I just spent a long weekend with my daughter at Anime Expo in Los Angeles. An annual event, next year will be its 20th anniversary, but this was the first time we had attended. She told me when we got home that it was probably the happiest four days of her life. She is a cosplayer [I bet that word is in the Wikipedia if you need help with it], and she found more like-minded people her age in that one place than she probably will in her entire time in high school. If it was the happiest four days of her life, then by extension, it was a pretty good time for me too.
But I have my own love affair with anime, apart from just seeing it through the eyes of my kids. Anime stories are often the truest, most detailed depictions of human gestures, actions, and relationships.
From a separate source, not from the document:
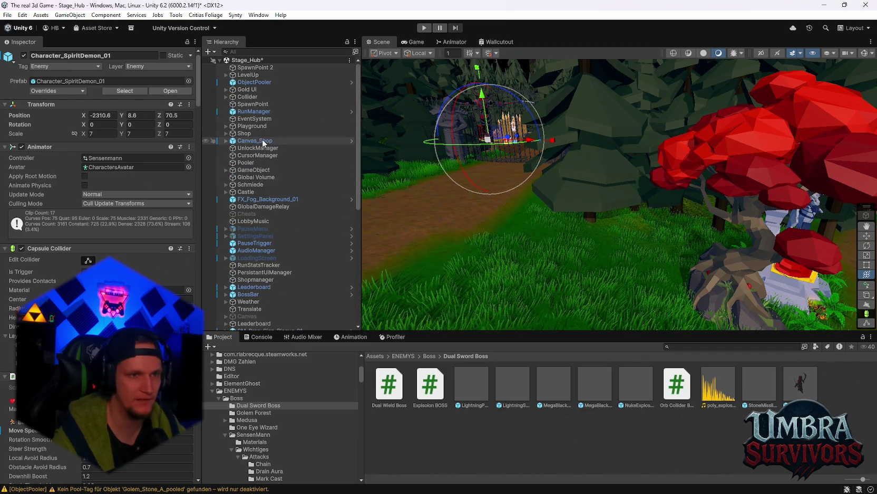
pyautogui.scroll(-7, 262, 144)
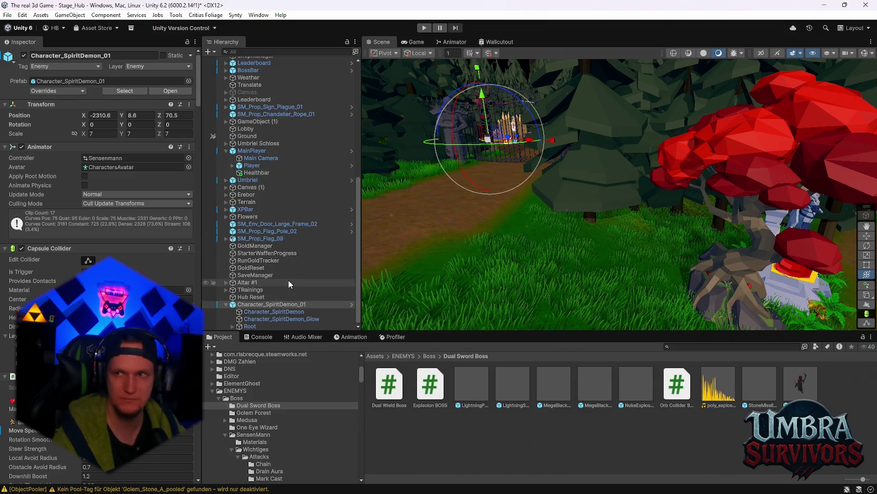
pyautogui.scroll(3, 288, 280)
I’m a huge fan of Hayao Miyazaki, and my favorite film of his making is ‘My Neighbor Totoro.’ Wikipedia describes his work this way-
Miyazaki's films often incorporate recurrent themes, such as humanity's relationship to nature and technology, and the difficulty of maintaining a pacifist ethic. Reflecting Miyazaki's feminism, the protagonists of his films are often strong, independent girls or young women…
But I didn’t see any Miyazaki films this weekend. Instead I wandered into a showing of an episode opening a new saga of ‘Gundam’-Gundam has been a huge hit through novels and anime in Japan for thirty years, I since learned. And while I was doing my homework I came across a subtitled trailer for the episode I had seen dubbed-and loved-and from the trailer I gleaned this amazing quote-
Humanity alone possesses a God.
The power to transcend the now…
The inner God called “possibility.”
That pretty much sums up my view of the universe. I’ve never heard it stated so eloquently. That’s what I love about anime.